Britain offered on Thursday a vision of the European Union as a "model power" not afraid to use military force and a strong backer of free trade. In a speech which offered both contrasts and convergence with a vision set out by French President Nicolas Sarkozy this week, Foreign Secretary David Miliband said the 27-nation EU should welcome Turkey as soon as it met entry criteria and study extending its single market to the Middle East and North Africa.
"The EU will never be a superpower, but could be a model power of regional cooperation," he said in a speech prepared for delivery in the Belgium city of Bruges, where Britain's then prime minister Margaret Thatcher argued in 1988 against a European federalist superstate.
"For success, the EU must be open to ideas, trade and people ... and it must be able to deploy soft and hard power to promote democracy and tackle conflicts beyond its borders," he said.
Sarkozy has also called for greater efforts to build an independent European defence capability and to modernise NATO. "European states must improve their capabilities," Miliband said, adding it was "embarrassing" that European nations could only deploy around 100,000 troops at any one time.
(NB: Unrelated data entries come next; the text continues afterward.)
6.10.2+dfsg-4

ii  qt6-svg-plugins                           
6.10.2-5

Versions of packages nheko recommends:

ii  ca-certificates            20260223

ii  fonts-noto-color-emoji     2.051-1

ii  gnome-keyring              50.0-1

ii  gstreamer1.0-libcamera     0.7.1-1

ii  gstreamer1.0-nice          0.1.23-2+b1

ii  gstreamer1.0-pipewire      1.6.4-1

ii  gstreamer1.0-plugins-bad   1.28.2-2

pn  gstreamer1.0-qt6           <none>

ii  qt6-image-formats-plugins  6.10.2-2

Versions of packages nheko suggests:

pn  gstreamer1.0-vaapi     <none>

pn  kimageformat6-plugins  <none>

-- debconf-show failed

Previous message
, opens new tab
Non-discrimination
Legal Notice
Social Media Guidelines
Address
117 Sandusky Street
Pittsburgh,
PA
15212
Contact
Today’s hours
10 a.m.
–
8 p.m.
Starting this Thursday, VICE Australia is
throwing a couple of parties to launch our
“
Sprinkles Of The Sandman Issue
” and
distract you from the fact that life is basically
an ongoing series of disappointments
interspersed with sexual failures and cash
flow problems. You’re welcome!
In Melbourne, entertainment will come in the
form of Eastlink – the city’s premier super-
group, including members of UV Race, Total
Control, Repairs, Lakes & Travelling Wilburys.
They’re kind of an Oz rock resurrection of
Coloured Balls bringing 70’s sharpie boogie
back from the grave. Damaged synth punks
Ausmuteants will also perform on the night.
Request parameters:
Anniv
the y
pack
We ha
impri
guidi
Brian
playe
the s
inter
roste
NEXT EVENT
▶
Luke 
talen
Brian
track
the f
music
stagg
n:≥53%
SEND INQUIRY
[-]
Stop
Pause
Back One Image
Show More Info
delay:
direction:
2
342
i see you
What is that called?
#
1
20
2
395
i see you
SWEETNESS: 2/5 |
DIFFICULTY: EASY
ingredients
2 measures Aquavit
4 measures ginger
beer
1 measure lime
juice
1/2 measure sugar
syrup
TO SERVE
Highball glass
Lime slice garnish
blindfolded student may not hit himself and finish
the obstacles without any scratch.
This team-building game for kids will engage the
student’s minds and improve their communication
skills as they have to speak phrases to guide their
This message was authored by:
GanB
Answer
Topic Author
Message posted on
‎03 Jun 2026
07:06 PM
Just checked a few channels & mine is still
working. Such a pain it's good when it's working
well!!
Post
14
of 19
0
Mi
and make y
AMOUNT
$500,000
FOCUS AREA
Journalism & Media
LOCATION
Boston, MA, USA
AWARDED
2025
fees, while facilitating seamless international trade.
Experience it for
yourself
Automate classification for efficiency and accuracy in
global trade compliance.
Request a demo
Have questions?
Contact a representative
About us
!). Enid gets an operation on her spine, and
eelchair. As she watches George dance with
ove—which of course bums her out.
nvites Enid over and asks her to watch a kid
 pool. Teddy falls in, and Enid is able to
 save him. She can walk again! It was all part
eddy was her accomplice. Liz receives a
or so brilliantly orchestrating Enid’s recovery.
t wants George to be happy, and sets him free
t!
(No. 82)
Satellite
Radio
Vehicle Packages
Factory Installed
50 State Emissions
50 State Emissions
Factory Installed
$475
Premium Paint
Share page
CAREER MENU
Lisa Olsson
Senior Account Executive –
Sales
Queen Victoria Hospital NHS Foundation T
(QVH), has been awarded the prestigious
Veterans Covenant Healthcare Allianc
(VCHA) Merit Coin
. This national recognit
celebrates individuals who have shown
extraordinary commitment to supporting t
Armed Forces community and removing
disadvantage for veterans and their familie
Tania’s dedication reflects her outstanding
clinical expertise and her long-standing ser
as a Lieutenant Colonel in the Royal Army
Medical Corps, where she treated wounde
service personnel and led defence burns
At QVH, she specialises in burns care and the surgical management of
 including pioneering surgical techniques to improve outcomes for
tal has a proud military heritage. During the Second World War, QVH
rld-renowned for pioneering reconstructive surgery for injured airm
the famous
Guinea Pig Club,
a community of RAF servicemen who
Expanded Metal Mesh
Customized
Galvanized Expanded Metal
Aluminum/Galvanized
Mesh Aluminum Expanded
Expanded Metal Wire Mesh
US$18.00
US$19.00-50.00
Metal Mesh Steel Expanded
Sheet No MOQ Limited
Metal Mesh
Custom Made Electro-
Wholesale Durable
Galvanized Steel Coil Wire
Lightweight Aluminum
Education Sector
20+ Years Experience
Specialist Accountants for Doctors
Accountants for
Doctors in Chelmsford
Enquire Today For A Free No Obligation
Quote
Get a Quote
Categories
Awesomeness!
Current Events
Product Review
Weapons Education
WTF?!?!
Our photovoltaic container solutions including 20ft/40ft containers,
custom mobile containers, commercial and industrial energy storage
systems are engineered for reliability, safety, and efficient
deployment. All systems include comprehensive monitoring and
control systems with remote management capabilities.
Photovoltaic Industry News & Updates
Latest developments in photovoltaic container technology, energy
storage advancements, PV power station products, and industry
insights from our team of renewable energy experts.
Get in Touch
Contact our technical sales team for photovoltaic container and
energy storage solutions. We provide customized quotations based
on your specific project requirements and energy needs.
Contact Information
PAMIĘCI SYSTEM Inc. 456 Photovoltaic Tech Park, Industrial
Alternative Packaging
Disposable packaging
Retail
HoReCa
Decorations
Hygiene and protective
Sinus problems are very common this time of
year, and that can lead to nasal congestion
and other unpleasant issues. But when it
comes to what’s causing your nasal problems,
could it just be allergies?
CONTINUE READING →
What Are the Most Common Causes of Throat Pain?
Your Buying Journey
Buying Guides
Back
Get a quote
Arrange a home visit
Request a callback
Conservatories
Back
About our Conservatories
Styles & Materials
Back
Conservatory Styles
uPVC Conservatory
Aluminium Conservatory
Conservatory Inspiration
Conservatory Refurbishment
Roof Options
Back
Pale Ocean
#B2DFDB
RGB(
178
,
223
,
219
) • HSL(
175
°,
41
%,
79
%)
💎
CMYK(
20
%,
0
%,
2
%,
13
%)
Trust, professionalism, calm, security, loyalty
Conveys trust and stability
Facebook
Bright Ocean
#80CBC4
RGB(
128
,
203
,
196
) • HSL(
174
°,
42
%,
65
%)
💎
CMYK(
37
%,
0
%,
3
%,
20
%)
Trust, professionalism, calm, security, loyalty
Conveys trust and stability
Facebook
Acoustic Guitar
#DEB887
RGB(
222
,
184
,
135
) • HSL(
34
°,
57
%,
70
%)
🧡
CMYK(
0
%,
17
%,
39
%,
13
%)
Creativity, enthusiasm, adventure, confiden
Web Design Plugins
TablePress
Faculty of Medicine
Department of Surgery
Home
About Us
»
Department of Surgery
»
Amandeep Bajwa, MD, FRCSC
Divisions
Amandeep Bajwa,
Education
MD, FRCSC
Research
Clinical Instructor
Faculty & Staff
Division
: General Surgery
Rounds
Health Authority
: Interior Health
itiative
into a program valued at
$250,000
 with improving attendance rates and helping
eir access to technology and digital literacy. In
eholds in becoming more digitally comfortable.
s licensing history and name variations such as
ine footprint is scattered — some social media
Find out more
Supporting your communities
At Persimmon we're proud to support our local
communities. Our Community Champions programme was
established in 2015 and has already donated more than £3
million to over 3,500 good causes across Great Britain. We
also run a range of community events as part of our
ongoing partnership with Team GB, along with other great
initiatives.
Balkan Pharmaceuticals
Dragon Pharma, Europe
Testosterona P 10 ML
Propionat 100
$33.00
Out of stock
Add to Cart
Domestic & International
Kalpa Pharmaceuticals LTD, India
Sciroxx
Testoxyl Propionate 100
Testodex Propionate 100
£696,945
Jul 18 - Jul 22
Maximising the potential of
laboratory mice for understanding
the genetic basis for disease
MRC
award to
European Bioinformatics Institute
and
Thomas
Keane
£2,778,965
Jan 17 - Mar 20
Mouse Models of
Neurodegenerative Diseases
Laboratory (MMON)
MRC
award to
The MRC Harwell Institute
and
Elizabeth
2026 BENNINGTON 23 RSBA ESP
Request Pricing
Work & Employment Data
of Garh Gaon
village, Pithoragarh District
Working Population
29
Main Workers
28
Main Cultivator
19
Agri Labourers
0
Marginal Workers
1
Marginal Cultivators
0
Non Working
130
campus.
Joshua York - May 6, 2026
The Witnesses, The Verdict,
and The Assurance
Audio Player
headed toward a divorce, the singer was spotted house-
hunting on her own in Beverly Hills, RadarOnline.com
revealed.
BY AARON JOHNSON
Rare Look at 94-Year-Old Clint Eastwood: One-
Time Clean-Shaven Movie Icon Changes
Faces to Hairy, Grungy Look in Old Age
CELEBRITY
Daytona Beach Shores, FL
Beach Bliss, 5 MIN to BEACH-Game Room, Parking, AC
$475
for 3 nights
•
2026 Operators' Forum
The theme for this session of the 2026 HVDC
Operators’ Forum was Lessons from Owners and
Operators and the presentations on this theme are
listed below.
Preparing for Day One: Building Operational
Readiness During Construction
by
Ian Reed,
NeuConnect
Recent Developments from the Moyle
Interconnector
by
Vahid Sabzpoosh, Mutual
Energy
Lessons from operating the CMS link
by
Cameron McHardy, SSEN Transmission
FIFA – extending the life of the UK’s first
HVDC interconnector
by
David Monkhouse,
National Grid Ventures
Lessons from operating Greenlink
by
"European nations need to identify the challenges that we face; the capabilities we consequently need; then identify targets for national investment in equipment, research and development."
Miliband stressed that a new institution was not needed. "Let's not have impetus to duplicate the work that's done either by NATO or the nation states in a new European institution," he said. "Let's actually get on with using the institutions that we've got to make progress."
Highlighting protectionism as a threat, Miliband appeared to respond to Sarkozy, who told the European Parliament on Tuesday that the EU must protect its farmers and industries better to overcome a crisis of confidence due to globalisation. "Protectionism seeks to stave off globalisation rather than manage it," Miliband said. "We need to put European agriculture on a sustainable and modern footing; reduce tariffs, open up energy markets and complete the creation of a single markets in services," he told students at Bruges' College of Europe.
Whereas Sarkozy reaffirmed his opposition this week to Turkey's EU entry, Miliband said accepting the Muslim country when it is ready to join should be a priority. "Countries that are already on the accession path -- Turkey and the Western Balkans -- must be given full membership as soon as they fully meet the criteria," Miliband said.
In a wide-ranging speech that also touched on climate change, he proposed an "Environmental Union" that would set a timetable for cutting average emissions from cars to 100 grams per kilometre by 2020-25, with a "European Carbon Bank" to regulate emissions.